Каждый из NotOnOrAfters описан в базовой спецификации SAML2. Я включил части, которые я могу найти, которые описывают эти атрибуты здесь.
SubjectConfirmationData/@NotOnOrAfter
Временной момент, когда субъект больше не может быть подтвержден. Значение времени кодируется в формате UTC, как описано в разделе 1.3.3.
Обратите внимание, что период времени, указанный дополнительными атрибутами NotBefore и NotOnOrAfter, если они имеются, СЛЕДУЕТ относиться к общему периоду действия утверждения, указанному атрибутами NotBefore и NotOnOrAfter. Если оба атрибута присутствуют, значение NotBefore должно быть меньше (раньше) значения NotOnOrAfter.
Условия /@NotOnOrAfter
Определяет момент времени, в течение которого это утверждение истекло.
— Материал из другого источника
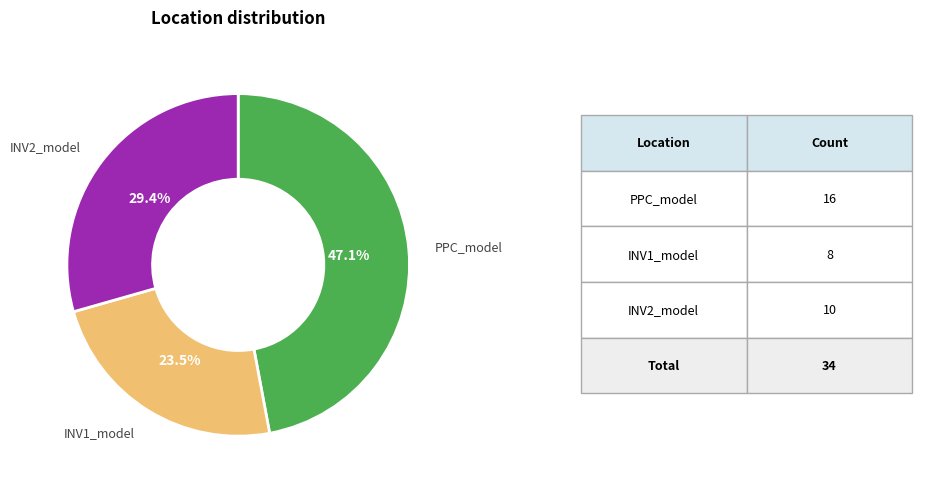

Is there any slice that represents more than half of the pie?

No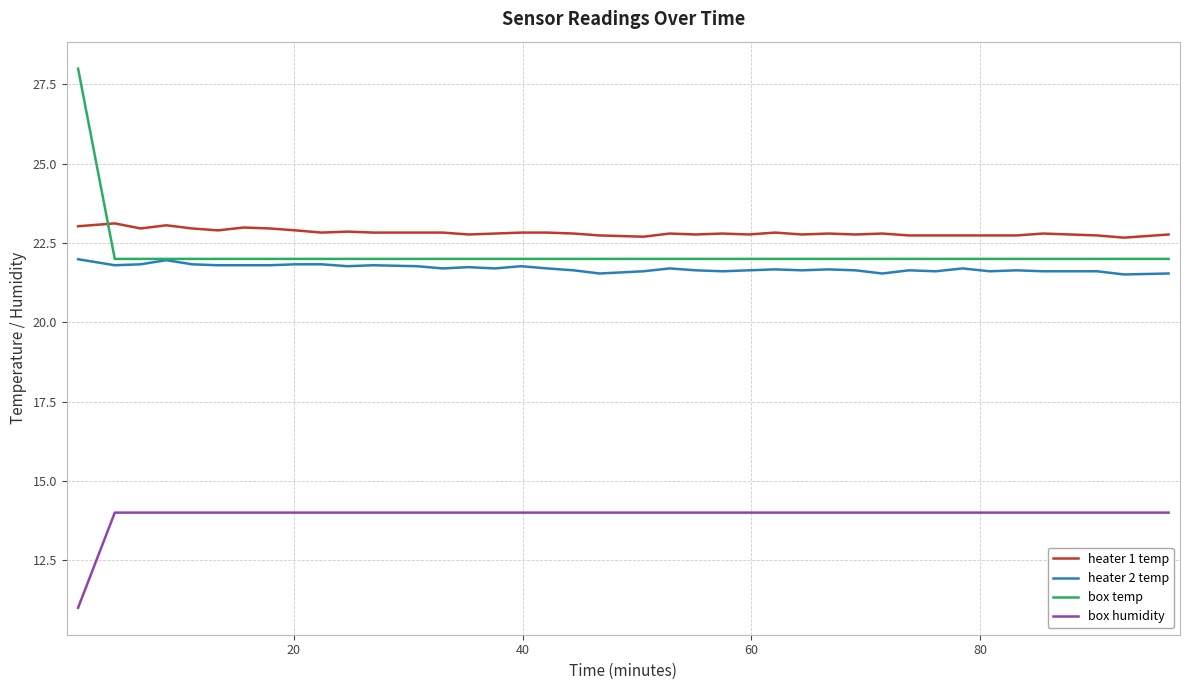

True or false: box humidity and box temp cross at least once.

False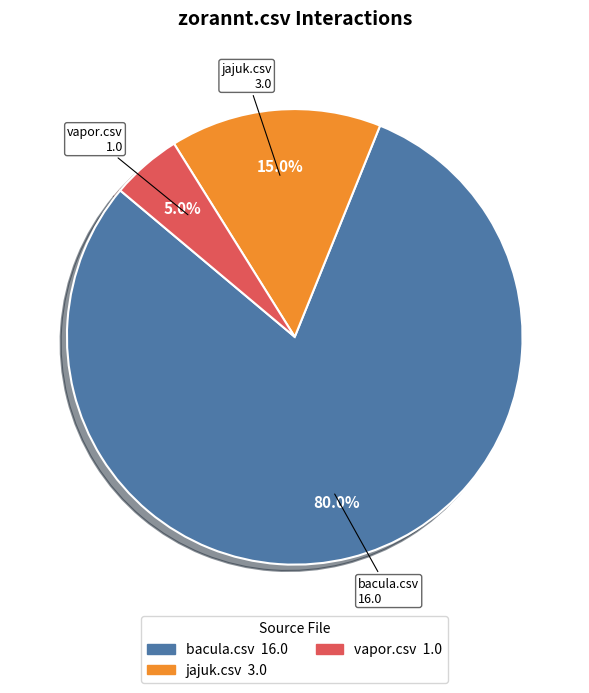

How many slices are in this pie chart?

3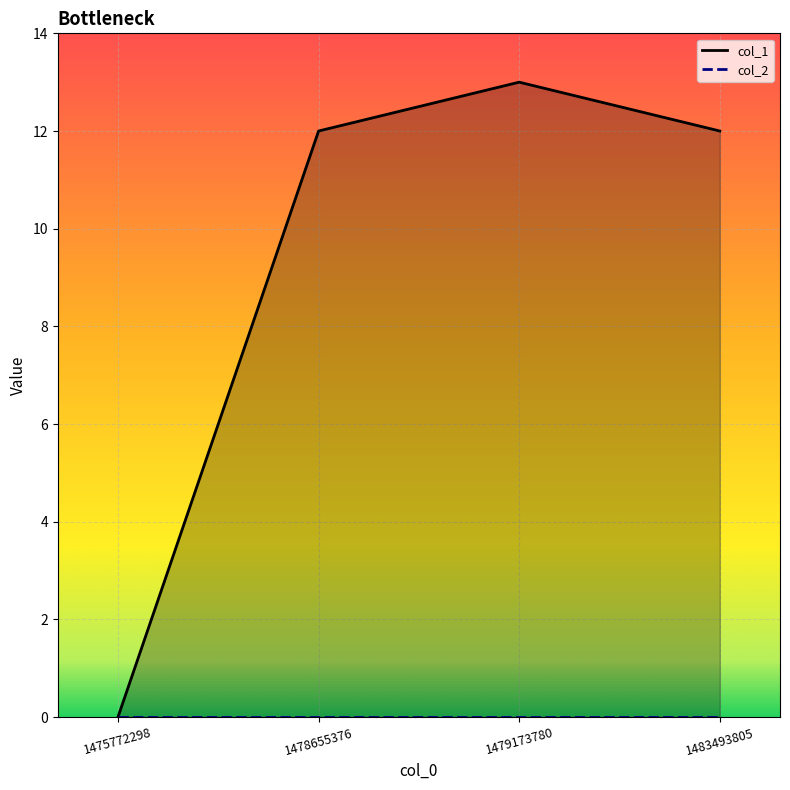

Which label corresponds to the largest value in the chart?

1479173780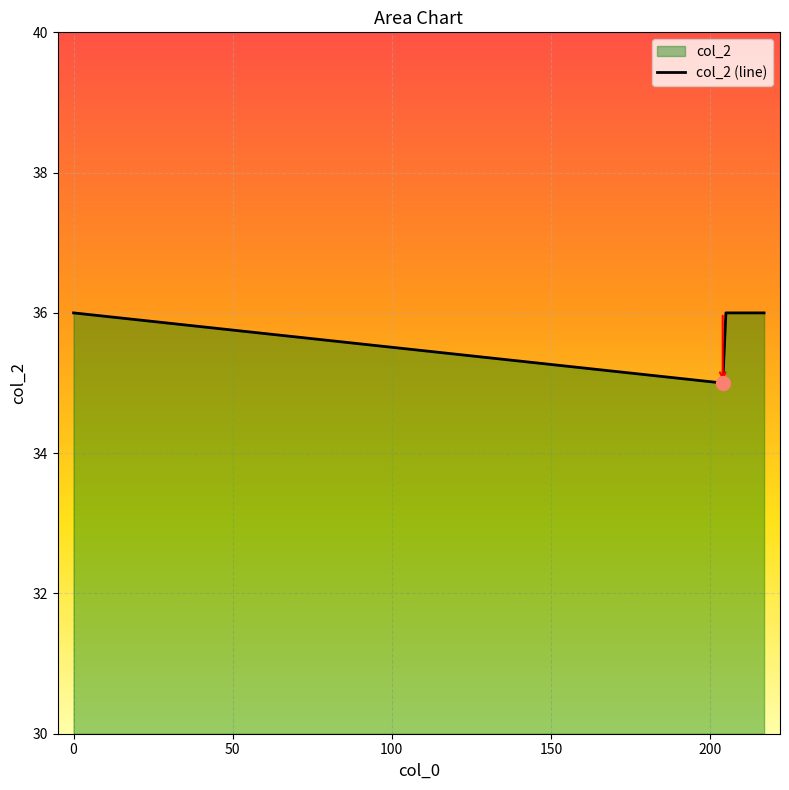

Reading left to right, list all the values displayed in this chart.

36	35	36	36	36	36	36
Значение времени кодируется в формате UTC, как описано в разделе 1.3.3.
Атрибуты NotBefore и NotOnOrAfter определяют временные ограничения на достоверность утверждения в контексте его профиля (ов) использования. Они не гарантируют правильности или точности заявлений в утверждении на протяжении всего срока действия. Атрибут NotBefore определяет момент времени, с которого начинается интервал действия. Атрибут NotOnOrAfter указывает момент времени, в течение которого интервал действия закончен. Если значение для NotBefore или NotOnOrAfter опущено, то считается неуказанным. Если атрибут NotBefore не указан (и если все остальные условия, которые поставляются, оцениваются как Действительные), то утверждение является Действительным в отношении условий в любое время до момента времени, указанного в Атрибут NotOnOrAfter. Если атрибут NotOnOrAfter не указан (и если все остальные условия, которые поставляются, оцениваются как Действительные), утверждение является Действительным в отношении условий с момента времени, указанного атрибутом NotBefore, без истечения срока действия. Если ни один атрибут не указан (и если какие-либо другие условия, которые поставляются, оцениваются как Действительные), утверждение является действительным в отношении условий в любое время.
Если оба атрибута присутствуют, значение NotBefore ДОЛЖНО быть меньше (раньше) значения для NotOnOrAfter.
AuthnStatement/@SessionNotOnOrAfter
Указывает верхнюю границу сеансов с объектом, полученным из прилагаемого утверждения. Значение времени кодируется в UTC, как описано в разделе 1.3.3. Между этим атрибутом и обязательным атрибутом NotOnOrAfter не существует необходимой связи, которая может присутствовать в утверждении. Он оставил профили для предоставления конкретных правил обработки для полагающихся сторон на основе этого атрибута.